**WHAT TO WORK ON**
Return every line of the listing below so that it matches the original exactly.

*** DATASET ENTRIES ***

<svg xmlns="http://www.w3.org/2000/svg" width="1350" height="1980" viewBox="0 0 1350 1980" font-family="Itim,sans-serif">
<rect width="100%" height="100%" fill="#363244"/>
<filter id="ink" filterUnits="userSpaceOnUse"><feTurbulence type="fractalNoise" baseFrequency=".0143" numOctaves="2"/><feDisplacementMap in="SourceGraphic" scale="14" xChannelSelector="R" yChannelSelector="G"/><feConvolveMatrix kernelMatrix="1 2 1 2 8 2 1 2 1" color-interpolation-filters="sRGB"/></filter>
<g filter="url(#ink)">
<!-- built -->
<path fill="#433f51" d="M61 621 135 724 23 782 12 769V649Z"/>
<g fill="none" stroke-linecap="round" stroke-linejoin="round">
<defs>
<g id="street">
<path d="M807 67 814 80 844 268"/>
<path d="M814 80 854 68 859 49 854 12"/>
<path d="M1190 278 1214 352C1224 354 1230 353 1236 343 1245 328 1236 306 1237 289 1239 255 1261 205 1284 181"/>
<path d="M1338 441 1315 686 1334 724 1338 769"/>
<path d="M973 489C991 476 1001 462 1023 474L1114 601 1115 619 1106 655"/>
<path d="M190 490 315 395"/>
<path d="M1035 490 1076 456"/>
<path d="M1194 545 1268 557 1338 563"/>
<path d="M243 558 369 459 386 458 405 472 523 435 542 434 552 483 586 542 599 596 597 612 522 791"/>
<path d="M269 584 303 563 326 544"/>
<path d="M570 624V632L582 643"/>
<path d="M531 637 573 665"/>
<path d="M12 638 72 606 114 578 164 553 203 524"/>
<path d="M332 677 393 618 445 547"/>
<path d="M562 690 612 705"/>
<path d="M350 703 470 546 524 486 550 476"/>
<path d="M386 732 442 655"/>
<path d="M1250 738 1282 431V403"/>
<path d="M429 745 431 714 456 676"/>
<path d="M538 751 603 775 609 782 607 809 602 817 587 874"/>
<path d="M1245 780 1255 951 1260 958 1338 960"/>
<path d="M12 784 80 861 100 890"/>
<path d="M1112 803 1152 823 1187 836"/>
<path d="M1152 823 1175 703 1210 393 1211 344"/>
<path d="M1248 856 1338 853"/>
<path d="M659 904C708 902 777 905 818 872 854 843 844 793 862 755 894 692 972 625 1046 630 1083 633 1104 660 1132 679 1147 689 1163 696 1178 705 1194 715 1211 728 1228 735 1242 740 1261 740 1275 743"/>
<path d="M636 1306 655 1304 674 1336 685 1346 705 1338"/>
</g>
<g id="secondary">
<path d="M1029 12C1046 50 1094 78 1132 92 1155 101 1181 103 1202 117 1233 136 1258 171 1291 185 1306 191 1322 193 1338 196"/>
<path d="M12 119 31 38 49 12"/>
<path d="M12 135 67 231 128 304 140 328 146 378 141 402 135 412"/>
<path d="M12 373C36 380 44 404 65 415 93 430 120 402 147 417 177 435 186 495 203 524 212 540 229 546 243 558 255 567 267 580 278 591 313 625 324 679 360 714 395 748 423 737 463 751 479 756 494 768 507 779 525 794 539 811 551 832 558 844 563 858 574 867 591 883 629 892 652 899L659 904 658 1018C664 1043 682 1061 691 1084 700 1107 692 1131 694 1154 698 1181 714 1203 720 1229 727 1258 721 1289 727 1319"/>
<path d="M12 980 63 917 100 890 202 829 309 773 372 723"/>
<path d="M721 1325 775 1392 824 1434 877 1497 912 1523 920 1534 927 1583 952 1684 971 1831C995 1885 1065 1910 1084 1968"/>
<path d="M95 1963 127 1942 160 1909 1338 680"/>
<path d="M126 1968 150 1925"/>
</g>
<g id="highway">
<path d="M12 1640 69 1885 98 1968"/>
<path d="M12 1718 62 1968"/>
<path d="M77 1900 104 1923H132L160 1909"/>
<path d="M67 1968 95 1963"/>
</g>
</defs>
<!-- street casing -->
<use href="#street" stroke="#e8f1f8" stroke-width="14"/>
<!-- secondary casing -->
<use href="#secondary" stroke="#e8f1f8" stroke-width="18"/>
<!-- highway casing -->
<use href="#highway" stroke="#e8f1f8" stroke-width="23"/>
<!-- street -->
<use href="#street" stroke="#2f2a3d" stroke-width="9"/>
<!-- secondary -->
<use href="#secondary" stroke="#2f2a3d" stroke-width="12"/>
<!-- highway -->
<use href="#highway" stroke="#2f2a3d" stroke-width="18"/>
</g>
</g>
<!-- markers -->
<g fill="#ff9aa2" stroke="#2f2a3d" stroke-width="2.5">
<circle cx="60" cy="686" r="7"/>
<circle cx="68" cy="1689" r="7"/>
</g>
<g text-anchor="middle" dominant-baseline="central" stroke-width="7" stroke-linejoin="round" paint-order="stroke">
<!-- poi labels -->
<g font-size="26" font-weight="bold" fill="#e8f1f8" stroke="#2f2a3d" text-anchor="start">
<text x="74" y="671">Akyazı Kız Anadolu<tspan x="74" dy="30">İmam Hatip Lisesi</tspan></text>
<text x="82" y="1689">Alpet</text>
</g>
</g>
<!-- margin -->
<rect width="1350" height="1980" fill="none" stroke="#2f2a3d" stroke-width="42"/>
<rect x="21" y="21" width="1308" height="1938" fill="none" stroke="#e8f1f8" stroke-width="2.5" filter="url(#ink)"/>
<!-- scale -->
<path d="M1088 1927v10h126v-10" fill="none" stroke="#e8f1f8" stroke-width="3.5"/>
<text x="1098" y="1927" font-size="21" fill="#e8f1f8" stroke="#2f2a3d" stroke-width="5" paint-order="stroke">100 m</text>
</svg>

*** End of DATASET ENTRIES ***

**EXERCISE OUTPUT**
<svg xmlns="http://www.w3.org/2000/svg" width="1350" height="1980" viewBox="0 0 1350 1980" font-family="Itim,sans-serif">
<rect width="100%" height="100%" fill="#363244"/>
<filter id="ink" filterUnits="userSpaceOnUse"><feTurbulence type="fractalNoise" baseFrequency=".0143" numOctaves="2"/><feDisplacementMap in="SourceGraphic" scale="14" xChannelSelector="R" yChannelSelector="G"/><feConvolveMatrix kernelMatrix="1 2 1 2 8 2 1 2 1" color-interpolation-filters="sRGB"/></filter>
<g filter="url(#ink)">
<!-- built -->
<path fill="#433f51" d="M61 621 135 724 23 782 12 769V649Z"/>
<g fill="none" stroke-linecap="round" stroke-linejoin="round">
<defs>
<g id="street">
<path d="M807 67 814 80 844 268"/>
<path d="M814 80 854 68 859 49 854 12"/>
<path d="M1190 278 1214 352C1224 354 1230 353 1236 343 1245 328 1236 306 1237 289 1239 255 1261 205 1284 181"/>
<path d="M1338 441 1315 686 1334 724 1338 769"/>
<path d="M973 489C991 476 1001 462 1023 474L1114 601 1115 619 1106 655"/>
<path d="M190 490 315 395"/>
<path d="M1035 490 1076 456"/>
<path d="M1194 545 1268 557 1338 563"/>
<path d="M243 558 369 459 386 458 405 472 523 435 542 434 552 483 586 542 599 596 597 612 522 791"/>
<path d="M269 584 303 563 326 544"/>
<path d="M570 624V632L582 643"/>
<path d="M531 637 573 665"/>
<path d="M12 638 72 606 114 578 164 553 203 524"/>
<path d="M332 677 393 618 445 547"/>
<path d="M562 690 612 705"/>
<path d="M350 703 470 546 524 486 550 476"/>
<path d="M386 732 442 655"/>
<path d="M1250 738 1282 431V403"/>
<path d="M429 745 431 714 456 676"/>
<path d="M538 751 603 775 609 782 607 809 602 817 587 874"/>
<path d="M1245 780 1255 951 1260 958 1338 960"/>
<path d="M12 784 80 861 100 890"/>
<path d="M1112 803 1152 823 1187 836"/>
<path d="M1152 823 1175 703 1210 393 1211 344"/>
<path d="M1248 856 1338 853"/>
<path d="M659 904C708 902 777 905 818 872 854 843 844 793 862 755 894 692 972 625 1046 630 1083 633 1104 660 1132 679 1147 689 1163 696 1178 705 1194 715 1211 728 1228 735 1242 740 1261 740 1275 743"/>
<path d="M636 1306 655 1304 674 1336 685 1346 705 1338"/>
</g>
<g id="secondary">
<path d="M1029 12C1046 50 1094 78 1132 92 1155 101 1181 103 1202 117 1233 136 1258 171 1291 185 1306 191 1322 193 1338 196"/>
<path d="M12 119 31 38 49 12"/>
<path d="M12 135 67 231 128 304 140 328 146 378 141 402 135 412"/>
<path d="M12 373C36 380 44 404 65 415 93 430 120 402 147 417 177 435 186 495 203 524 212 540 229 546 243 558 255 567 267 580 278 591 313 625 324 679 360 714 395 748 423 737 463 751 479 756 494 768 507 779 525 794 539 811 551 832 558 844 563 858 574 867 591 883 629 892 652 899L659 904 658 1018C664 1043 682 1061 691 1084 700 1107 692 1131 694 1154 698 1181 714 1203 720 1229 727 1258 721 1289 727 1319"/>
<path d="M12 980 63 917 100 890 202 829 309 773 372 723"/>
<path d="M721 1325 775 1392 824 1434 877 1497 912 1523 920 1534 927 1583 952 1684 971 1831C995 1885 1065 1910 1084 1968"/>
<path d="M95 1963 127 1942 160 1909 1338 680"/>
<path d="M126 1968 150 1925"/>
</g>
<g id="highway">
<path d="M12 1640 69 1885 98 1968"/>
<path d="M12 1718 62 1968"/>
<path d="M77 1900 104 1923H132L160 1909"/>
<path d="M67 1968 95 1963"/>
</g>
</defs>
<!-- street casing -->
<use href="#street" stroke="#e8f1f8" stroke-width="14"/>
<!-- secondary casing -->
<use href="#secondary" stroke="#e8f1f8" stroke-width="18"/>
<!-- highway casing -->
<use href="#highway" stroke="#e8f1f8" stroke-width="23"/>
<!-- street -->
<use href="#street" stroke="#2f2a3d" stroke-width="9"/>
<!-- secondary -->
<use href="#secondary" stroke="#2f2a3d" stroke-width="12"/>
<!-- highway -->
<use href="#highway" stroke="#2f2a3d" stroke-width="18"/>
</g>
</g>
<!-- markers -->
<g fill="#ff9aa2" stroke="#2f2a3d" stroke-width="2.5">
<circle cx="60" cy="686" r="7"/>
<circle cx="68" cy="1689" r="7"/>
</g>
<g text-anchor="middle" dominant-baseline="central" stroke-width="7" stroke-linejoin="round" paint-order="stroke">
<!-- poi labels -->
<g font-size="26" font-weight="bold" fill="#e8f1f8" stroke="#2f2a3d" text-anchor="start">
<text x="74" y="671">Akyazı Kız Anadolu<tspan x="74" dy="30">İmam Hatip Lisesi</tspan></text>
<text x="82" y="1689">Alpet</text>
</g>
</g>
<!-- margin -->
<rect width="1350" height="1980" fill="none" stroke="#2f2a3d" stroke-width="42"/>
<rect x="21" y="21" width="1308" height="1938" fill="none" stroke="#e8f1f8" stroke-width="2.5" filter="url(#ink)"/>
<!-- scale -->
<path d="M1088 1927v10h126v-10" fill="none" stroke="#e8f1f8" stroke-width="3.5"/>
<text x="1098" y="1927" font-size="21" fill="#e8f1f8" stroke="#2f2a3d" stroke-width="5" paint-order="stroke">100 m</text>
</svg>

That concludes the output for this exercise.